**What you need to do**
Reproduce every line of the records below character for character, leaving none out.

**Supplied data**
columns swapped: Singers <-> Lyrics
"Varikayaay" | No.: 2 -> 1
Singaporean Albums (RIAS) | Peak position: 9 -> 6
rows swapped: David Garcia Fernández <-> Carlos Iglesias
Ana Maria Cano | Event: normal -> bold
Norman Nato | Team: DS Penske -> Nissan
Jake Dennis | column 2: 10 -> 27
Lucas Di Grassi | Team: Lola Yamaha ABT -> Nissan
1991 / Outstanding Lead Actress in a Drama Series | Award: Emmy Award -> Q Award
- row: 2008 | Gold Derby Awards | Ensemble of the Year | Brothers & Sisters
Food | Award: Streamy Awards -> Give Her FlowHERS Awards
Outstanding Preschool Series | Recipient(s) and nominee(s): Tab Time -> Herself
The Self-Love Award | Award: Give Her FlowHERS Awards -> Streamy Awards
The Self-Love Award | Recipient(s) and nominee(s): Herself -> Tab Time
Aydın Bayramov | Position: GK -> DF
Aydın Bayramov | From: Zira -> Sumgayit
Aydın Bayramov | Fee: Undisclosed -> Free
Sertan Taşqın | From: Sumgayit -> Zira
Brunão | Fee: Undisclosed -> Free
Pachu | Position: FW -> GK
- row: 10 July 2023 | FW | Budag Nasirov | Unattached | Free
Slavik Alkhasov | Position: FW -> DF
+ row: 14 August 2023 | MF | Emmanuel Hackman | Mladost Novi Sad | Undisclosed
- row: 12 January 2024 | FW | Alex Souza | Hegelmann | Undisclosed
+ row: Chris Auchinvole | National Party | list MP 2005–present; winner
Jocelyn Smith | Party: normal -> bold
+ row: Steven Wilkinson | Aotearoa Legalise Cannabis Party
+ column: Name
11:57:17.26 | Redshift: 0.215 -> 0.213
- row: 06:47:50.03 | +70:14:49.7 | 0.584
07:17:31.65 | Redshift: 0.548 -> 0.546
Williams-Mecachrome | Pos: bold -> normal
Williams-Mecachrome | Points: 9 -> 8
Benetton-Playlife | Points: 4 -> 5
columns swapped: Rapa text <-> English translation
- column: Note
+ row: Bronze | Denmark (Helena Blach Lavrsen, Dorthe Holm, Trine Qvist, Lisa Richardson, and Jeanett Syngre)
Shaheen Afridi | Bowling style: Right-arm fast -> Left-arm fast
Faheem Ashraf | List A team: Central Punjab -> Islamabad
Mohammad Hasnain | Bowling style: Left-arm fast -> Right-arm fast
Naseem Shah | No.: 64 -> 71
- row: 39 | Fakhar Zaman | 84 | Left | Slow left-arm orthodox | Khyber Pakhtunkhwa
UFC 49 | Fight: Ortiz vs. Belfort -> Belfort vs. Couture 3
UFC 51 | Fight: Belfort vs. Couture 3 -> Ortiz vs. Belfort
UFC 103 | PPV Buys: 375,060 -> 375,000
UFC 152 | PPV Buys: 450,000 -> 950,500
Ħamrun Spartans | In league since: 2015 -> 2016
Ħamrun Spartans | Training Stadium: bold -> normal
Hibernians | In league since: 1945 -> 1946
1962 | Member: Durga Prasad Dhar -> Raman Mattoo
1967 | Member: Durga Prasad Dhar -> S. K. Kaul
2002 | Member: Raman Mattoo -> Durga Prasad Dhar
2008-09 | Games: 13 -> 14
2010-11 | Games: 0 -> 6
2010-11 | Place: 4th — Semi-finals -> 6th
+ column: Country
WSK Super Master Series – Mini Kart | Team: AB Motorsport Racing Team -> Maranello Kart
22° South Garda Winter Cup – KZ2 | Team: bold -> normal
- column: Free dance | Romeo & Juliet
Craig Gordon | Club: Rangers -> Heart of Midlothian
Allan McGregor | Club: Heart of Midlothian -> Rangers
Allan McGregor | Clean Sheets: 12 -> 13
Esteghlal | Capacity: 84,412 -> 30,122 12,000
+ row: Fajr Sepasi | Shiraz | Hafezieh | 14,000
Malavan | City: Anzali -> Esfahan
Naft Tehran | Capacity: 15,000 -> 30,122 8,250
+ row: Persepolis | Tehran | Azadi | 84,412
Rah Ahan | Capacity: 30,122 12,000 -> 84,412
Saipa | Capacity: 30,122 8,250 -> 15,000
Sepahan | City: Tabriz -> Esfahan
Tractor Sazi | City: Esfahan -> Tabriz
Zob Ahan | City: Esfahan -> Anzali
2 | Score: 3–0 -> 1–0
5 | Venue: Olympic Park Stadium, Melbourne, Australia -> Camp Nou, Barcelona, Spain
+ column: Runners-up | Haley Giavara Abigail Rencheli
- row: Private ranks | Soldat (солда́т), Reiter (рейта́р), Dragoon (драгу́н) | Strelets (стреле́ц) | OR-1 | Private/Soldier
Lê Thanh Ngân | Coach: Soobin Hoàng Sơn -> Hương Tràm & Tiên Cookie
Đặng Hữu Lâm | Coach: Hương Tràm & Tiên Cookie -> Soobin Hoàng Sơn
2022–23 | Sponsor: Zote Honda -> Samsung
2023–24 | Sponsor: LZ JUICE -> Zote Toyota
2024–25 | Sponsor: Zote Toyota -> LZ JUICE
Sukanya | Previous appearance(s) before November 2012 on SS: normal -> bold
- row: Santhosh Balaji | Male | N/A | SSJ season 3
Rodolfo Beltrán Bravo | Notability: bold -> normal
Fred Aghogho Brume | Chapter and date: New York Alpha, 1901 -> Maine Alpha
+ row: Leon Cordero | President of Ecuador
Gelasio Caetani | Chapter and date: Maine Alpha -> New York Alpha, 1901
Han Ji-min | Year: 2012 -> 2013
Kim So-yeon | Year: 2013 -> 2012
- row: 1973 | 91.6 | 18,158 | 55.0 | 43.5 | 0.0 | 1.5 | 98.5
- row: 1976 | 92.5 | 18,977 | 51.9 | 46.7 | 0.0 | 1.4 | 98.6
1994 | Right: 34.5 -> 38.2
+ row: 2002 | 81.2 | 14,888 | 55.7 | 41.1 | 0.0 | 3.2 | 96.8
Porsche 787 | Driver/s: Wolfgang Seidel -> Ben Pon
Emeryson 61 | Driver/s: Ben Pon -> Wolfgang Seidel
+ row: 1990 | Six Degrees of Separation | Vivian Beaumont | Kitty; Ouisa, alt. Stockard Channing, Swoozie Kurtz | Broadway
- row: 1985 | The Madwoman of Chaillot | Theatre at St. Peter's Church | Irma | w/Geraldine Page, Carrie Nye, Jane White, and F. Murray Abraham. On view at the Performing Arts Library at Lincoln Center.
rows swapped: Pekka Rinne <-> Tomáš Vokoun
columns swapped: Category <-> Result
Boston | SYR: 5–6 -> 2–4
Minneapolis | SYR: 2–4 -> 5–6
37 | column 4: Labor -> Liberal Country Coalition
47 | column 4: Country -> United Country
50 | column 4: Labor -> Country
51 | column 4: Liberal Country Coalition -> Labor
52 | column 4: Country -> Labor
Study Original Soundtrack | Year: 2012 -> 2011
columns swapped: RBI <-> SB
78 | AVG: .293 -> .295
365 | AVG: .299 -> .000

**Answer to this task**
columns swapped: Singers <-> Lyrics
"Varikayaay" | No.: 2 -> 1
Singaporean Albums (RIAS) | Peak position: 9 -> 6
rows swapped: David Garcia Fernández <-> Carlos Iglesias
Ana Maria Cano | Event: normal -> bold
Norman Nato | Team: DS Penske -> Nissan
Jake Dennis | column 2: 10 -> 27
Lucas Di Grassi | Team: Lola Yamaha ABT -> Nissan
1991 / Outstanding Lead Actress in a Drama Series | Award: Emmy Award -> Q Award
- row: 2008 | Gold Derby Awards | Ensemble of the Year | Brothers & Sisters
Food | Award: Streamy Awards -> Give Her FlowHERS Awards
Outstanding Preschool Series | Recipient(s) and nominee(s): Tab Time -> Herself
The Self-Love Award | Award: Give Her FlowHERS Awards -> Streamy Awards
The Self-Love Award | Recipient(s) and nominee(s): Herself -> Tab Time
Aydın Bayramov | Position: GK -> DF
Aydın Bayramov | From: Zira -> Sumgayit
Aydın Bayramov | Fee: Undisclosed -> Free
Sertan Taşqın | From: Sumgayit -> Zira
Brunão | Fee: Undisclosed -> Free
Pachu | Position: FW -> GK
- row: 10 July 2023 | FW | Budag Nasirov | Unattached | Free
Slavik Alkhasov | Position: FW -> DF
+ row: 14 August 2023 | MF | Emmanuel Hackman | Mladost Novi Sad | Undisclosed
- row: 12 January 2024 | FW | Alex Souza | Hegelmann | Undisclosed
+ row: Chris Auchinvole | National Party | list MP 2005–present; winner
Jocelyn Smith | Party: normal -> bold
+ row: Steven Wilkinson | Aotearoa Legalise Cannabis Party
+ column: Name
11:57:17.26 | Redshift: 0.215 -> 0.213
- row: 06:47:50.03 | +70:14:49.7 | 0.584
07:17:31.65 | Redshift: 0.548 -> 0.546
Williams-Mecachrome | Pos: bold -> normal
Williams-Mecachrome | Points: 9 -> 8
Benetton-Playlife | Points: 4 -> 5
columns swapped: Rapa text <-> English translation
- column: Note
+ row: Bronze | Denmark (Helena Blach Lavrsen, Dorthe Holm, Trine Qvist, Lisa Richardson, and Jeanett Syngre)
Shaheen Afridi | Bowling style: Right-arm fast -> Left-arm fast
Faheem Ashraf | List A team: Central Punjab -> Islamabad
Mohammad Hasnain | Bowling style: Left-arm fast -> Right-arm fast
Naseem Shah | No.: 64 -> 71
- row: 39 | Fakhar Zaman | 84 | Left | Slow left-arm orthodox | Khyber Pakhtunkhwa
UFC 49 | Fight: Ortiz vs. Belfort -> Belfort vs. Couture 3
UFC 51 | Fight: Belfort vs. Couture 3 -> Ortiz vs. Belfort
UFC 103 | PPV Buys: 375,060 -> 375,000
UFC 152 | PPV Buys: 450,000 -> 950,500
Ħamrun Spartans | In league since: 2015 -> 2016
Ħamrun Spartans | Training Stadium: bold -> normal
Hibernians | In league since: 1945 -> 1946
1962 | Member: Durga Prasad Dhar -> Raman Mattoo
1967 | Member: Durga Prasad Dhar -> S. K. Kaul
2002 | Member: Raman Mattoo -> Durga Prasad Dhar
2008-09 | Games: 13 -> 14
2010-11 | Games: 0 -> 6
2010-11 | Place: 4th — Semi-finals -> 6th
+ column: Country
WSK Super Master Series – Mini Kart | Team: AB Motorsport Racing Team -> Maranello Kart
22° South Garda Winter Cup – KZ2 | Team: bold -> normal
- column: Free dance | Romeo & Juliet
Craig Gordon | Club: Rangers -> Heart of Midlothian
Allan McGregor | Club: Heart of Midlothian -> Rangers
Allan McGregor | Clean Sheets: 12 -> 13
Esteghlal | Capacity: 84,412 -> 30,122 12,000
+ row: Fajr Sepasi | Shiraz | Hafezieh | 14,000
Malavan | City: Anzali -> Esfahan
Naft Tehran | Capacity: 15,000 -> 30,122 8,250
+ row: Persepolis | Tehran | Azadi | 84,412
Rah Ahan | Capacity: 30,122 12,000 -> 84,412
Saipa | Capacity: 30,122 8,250 -> 15,000
Sepahan | City: Tabriz -> Esfahan
Tractor Sazi | City: Esfahan -> Tabriz
Zob Ahan | City: Esfahan -> Anzali
2 | Score: 3–0 -> 1–0
5 | Venue: Olympic Park Stadium, Melbourne, Australia -> Camp Nou, Barcelona, Spain
+ column: Runners-up | Haley Giavara Abigail Rencheli
- row: Private ranks | Soldat (солда́т), Reiter (рейта́р), Dragoon (драгу́н) | Strelets (стреле́ц) | OR-1 | Private/Soldier
Lê Thanh Ngân | Coach: Soobin Hoàng Sơn -> Hương Tràm & Tiên Cookie
Đặng Hữu Lâm | Coach: Hương Tràm & Tiên Cookie -> Soobin Hoàng Sơn
2022–23 | Sponsor: Zote Honda -> Samsung
2023–24 | Sponsor: LZ JUICE -> Zote Toyota
2024–25 | Sponsor: Zote Toyota -> LZ JUICE
Sukanya | Previous appearance(s) before November 2012 on SS: normal -> bold
- row: Santhosh Balaji | Male | N/A | SSJ season 3
Rodolfo Beltrán Bravo | Notability: bold -> normal
Fred Aghogho Brume | Chapter and date: New York Alpha, 1901 -> Maine Alpha
+ row: Leon Cordero | President of Ecuador
Gelasio Caetani | Chapter and date: Maine Alpha -> New York Alpha, 1901
Han Ji-min | Year: 2012 -> 2013
Kim So-yeon | Year: 2013 -> 2012
- row: 1973 | 91.6 | 18,158 | 55.0 | 43.5 | 0.0 | 1.5 | 98.5
- row: 1976 | 92.5 | 18,977 | 51.9 | 46.7 | 0.0 | 1.4 | 98.6
1994 | Right: 34.5 -> 38.2
+ row: 2002 | 81.2 | 14,888 | 55.7 | 41.1 | 0.0 | 3.2 | 96.8
Porsche 787 | Driver/s: Wolfgang Seidel -> Ben Pon
Emeryson 61 | Driver/s: Ben Pon -> Wolfgang Seidel
+ row: 1990 | Six Degrees of Separation | Vivian Beaumont | Kitty; Ouisa, alt. Stockard Channing, Swoozie Kurtz | Broadway
- row: 1985 | The Madwoman of Chaillot | Theatre at St. Peter's Church | Irma | w/Geraldine Page, Carrie Nye, Jane White, and F. Murray Abraham. On view at the Performing Arts Library at Lincoln Center.
rows swapped: Pekka Rinne <-> Tomáš Vokoun
columns swapped: Category <-> Result
Boston | SYR: 5–6 -> 2–4
Minneapolis | SYR: 2–4 -> 5–6
37 | column 4: Labor -> Liberal Country Coalition
47 | column 4: Country -> United Country
50 | column 4: Labor -> Country
51 | column 4: Liberal Country Coalition -> Labor
52 | column 4: Country -> Labor
Study Original Soundtrack | Year: 2012 -> 2011
columns swapped: RBI <-> SB
78 | AVG: .293 -> .295
365 | AVG: .299 -> .000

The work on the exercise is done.